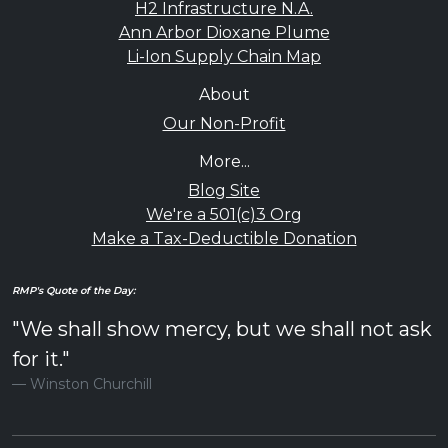
H2 Infrastructure N.A.
Ann Arbor Dioxane Plume
Li-Ion Supply Chain Map
About
Our Non-Profit
More...
Blog Site
We're a 501(c)3 Org
Make a Tax-Deductible Donation
RMP's Quote of the Day:
"We shall show mercy, but we shall not ask
for it."
Winston Churchill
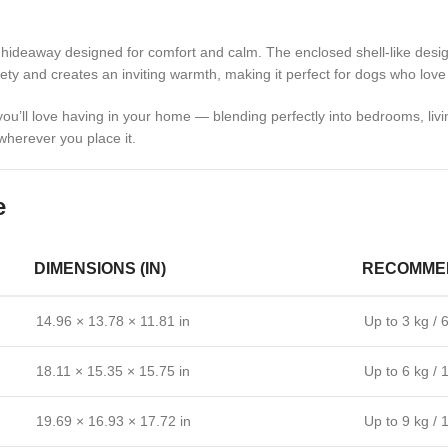
l hideaway designed for comfort and calm. The enclosed shell-like desig
ty and creates an inviting warmth, making it perfect for dogs who love 
you’ll love having in your home — blending perfectly into bedrooms, liv
 wherever you place it.
e
DIMENSIONS (IN)
RECOMMEN
14.96 × 13.78 × 11.81 in
Up to 3 kg / 6
18.11 × 15.35 × 15.75 in
Up to 6 kg / 
19.69 × 16.93 × 17.72 in
Up to 9 kg / 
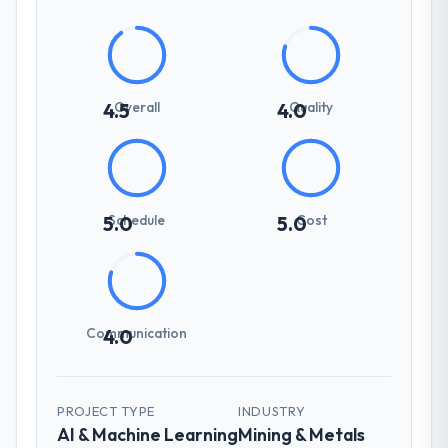
Overall
Quality
4.5
4.0
Schedule
Cost
5.0
5.0
Communication
4.0
PROJECT TYPE
INDUSTRY
AI & Machine Learning
Mining & Metals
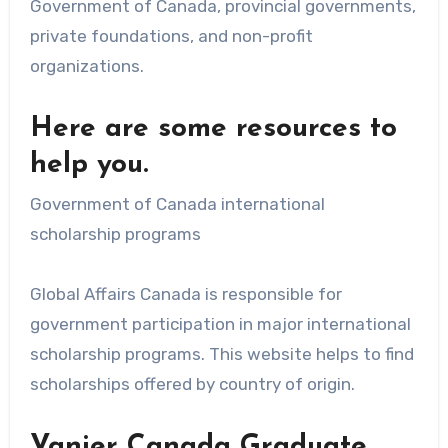
Government of Canada, provincial governments,
private foundations, and non-profit
organizations.
Here are some resources to
help you.
Government of Canada international
scholarship programs
Global Affairs Canada is responsible for
government participation in major international
scholarship programs. This website helps to find
scholarships offered by country of origin.
Vanier Canada Graduate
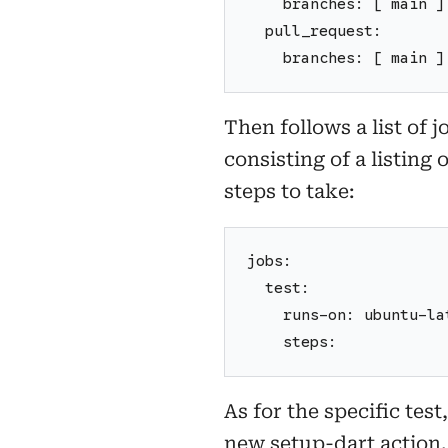
    branches: [ main ]
  pull_request:
    branches: [ main ]
Then follows a list of 
consisting of a listing
steps to take:
jobs:
  test:
    runs-on: ubuntu-la
    steps:
As for the specific tes
new setup-dart action.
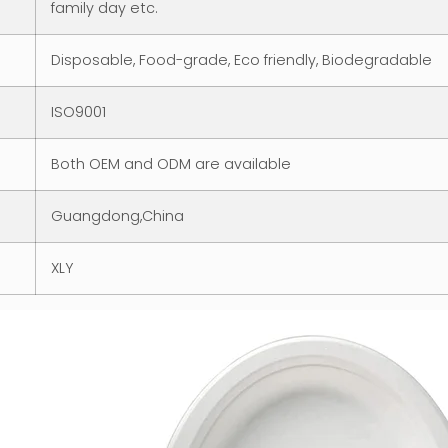
family day etc.
Disposable, Food-grade, Eco friendly, Biodegradable
ISO9001
Both OEM and ODM are available
Guangdong,China
XLY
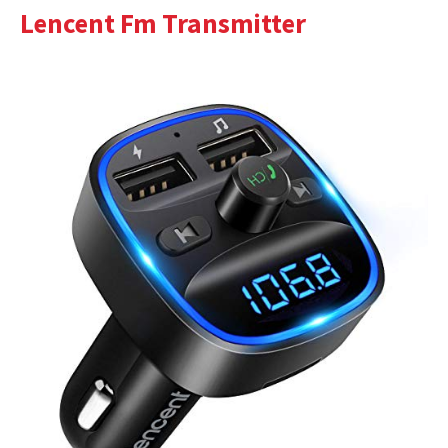
Lencent Fm Transmitter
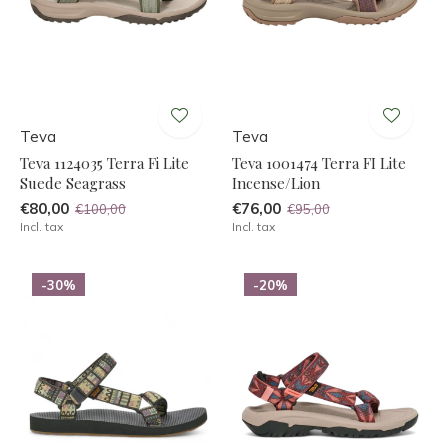
Teva
Teva
Teva 1124035 Terra Fi Lite
Teva 1001474 Terra FI Lite
Suede Seagrass
Incense/Lion
€80,00
€76,00
€100,00
€95,00
Incl. tax
Incl. tax
-30%
-20%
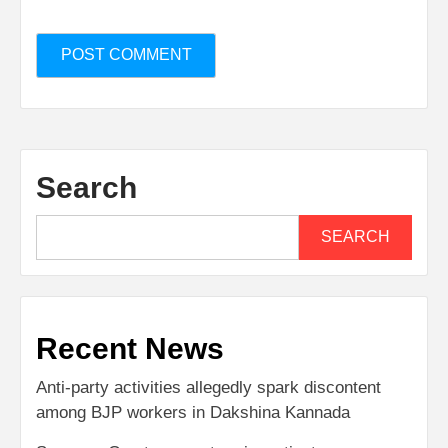
Search
SEARCH
Recent News
Anti-party activities allegedly spark discontent
among BJP workers in Dakshina Kannada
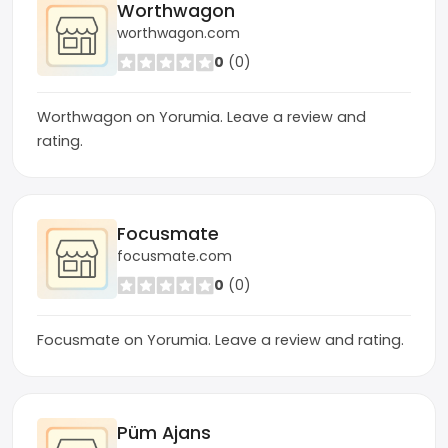
Worthwagon
worthwagon.com
0
(0)
Worthwagon on Yorumia. Leave a review and
rating.
Focusmate
focusmate.com
0
(0)
Focusmate on Yorumia. Leave a review and rating.
Püm Ajans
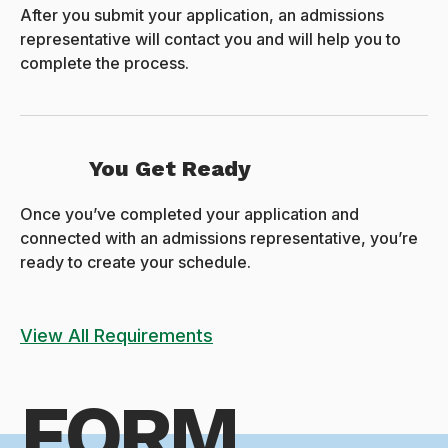
After you submit your application, an admissions
representative will contact you and will help you to
complete the process.
You Get Ready
Once you’ve completed your application and
connected with an admissions representative, you’re
ready to create your schedule.
View All Requirements
FORM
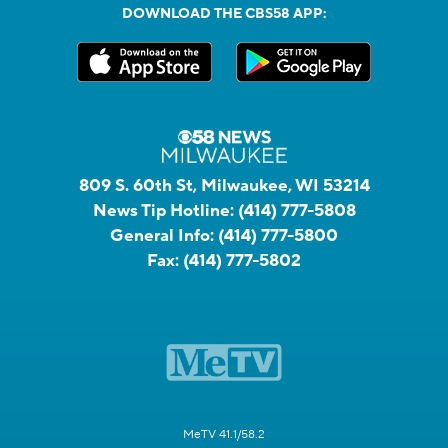
DOWNLOAD THE CBS58 APP:
809 S. 60th St, Milwaukee, WI 53214
News Tip Hotline:
(414) 777-5808
General Info:
(414) 777-5800
Fax:
(414) 777-5802
MeTV 41.1/58.2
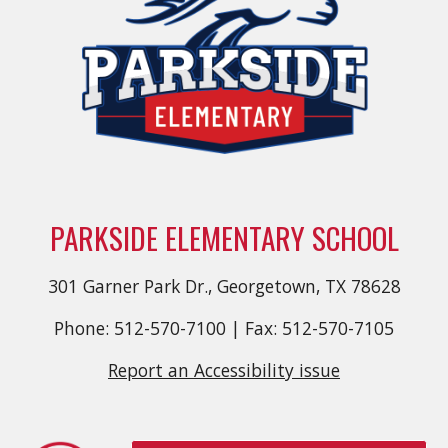
PARKSIDE ELEMENTARY SCHOOL
301 Garner Park Dr., Georgetown, TX 78628
Phone: 512-570-7100 | Fax: 512-570-7105
Report an Accessibility issue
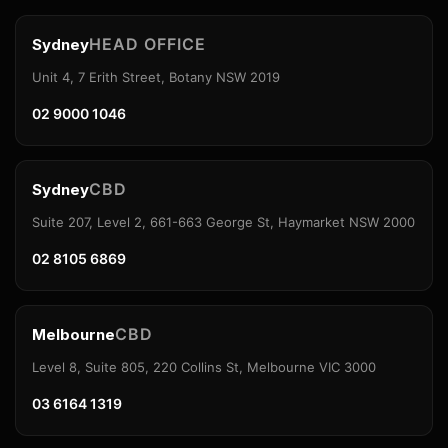
HEAD OFFICE
Sydney
Unit 4, 7 Erith Street, Botany NSW 2019
02 9000 1046
CBD
Sydney
Suite 207, Level 2, 661-663 George St, Haymarket NSW 2000
02 8105 6869
CBD
Melbourne
Level 8, Suite 805, 220 Collins St, Melbourne VIC 3000
03 6164 1319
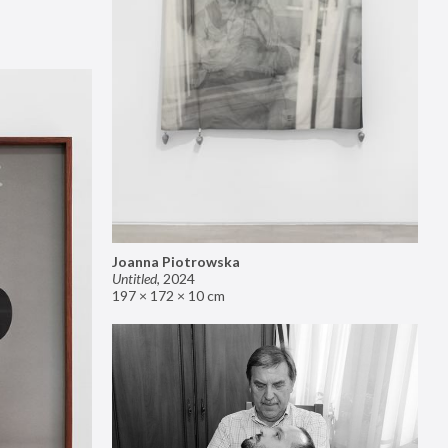
Joanna Piotrowska
Untitled
,
2024
197 × 172 × 10 cm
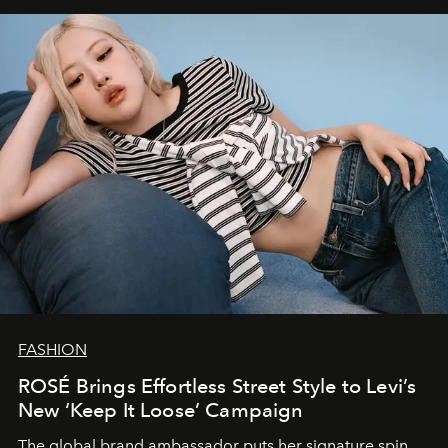
FASHION
ROSÉ Brings Effortless Street Style to Levi’s
New ‘Keep It Loose’ Campaign
The global brand ambassador puts her signature spin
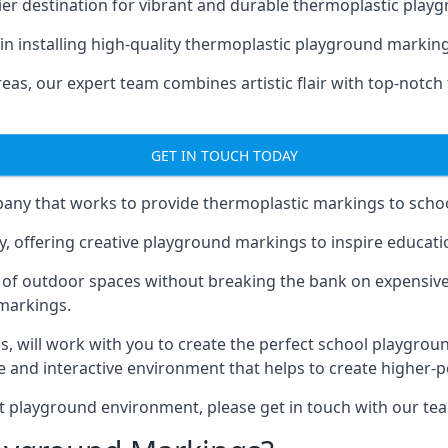
er destination for vibrant and durable thermoplastic playg
 in installing high-quality thermoplastic playground markings
eas, our expert team combines artistic flair with top-notch
GET IN TOUCH TODAY
ny that works to provide thermoplastic markings to schoo
y, offering creative playground markings to inspire education
of outdoor spaces without breaking the bank on expensive
 markings.
as
, will work with you to create the perfect school playgrou
 and interactive environment that helps to create higher-
t playground environment, please get in touch with our te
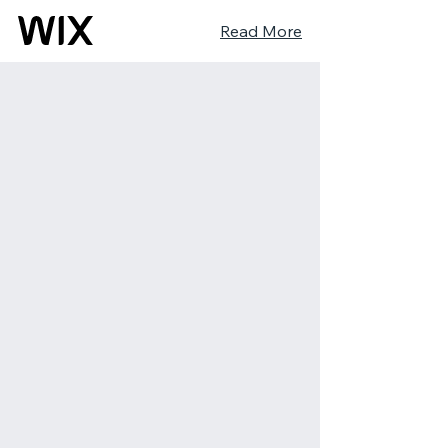
Read More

· · · ·

**What to produce**
Show every line from the items above that contains the word "rating".

**Your response**
rating.
Focusmate on Yorumia. Leave a review and rating.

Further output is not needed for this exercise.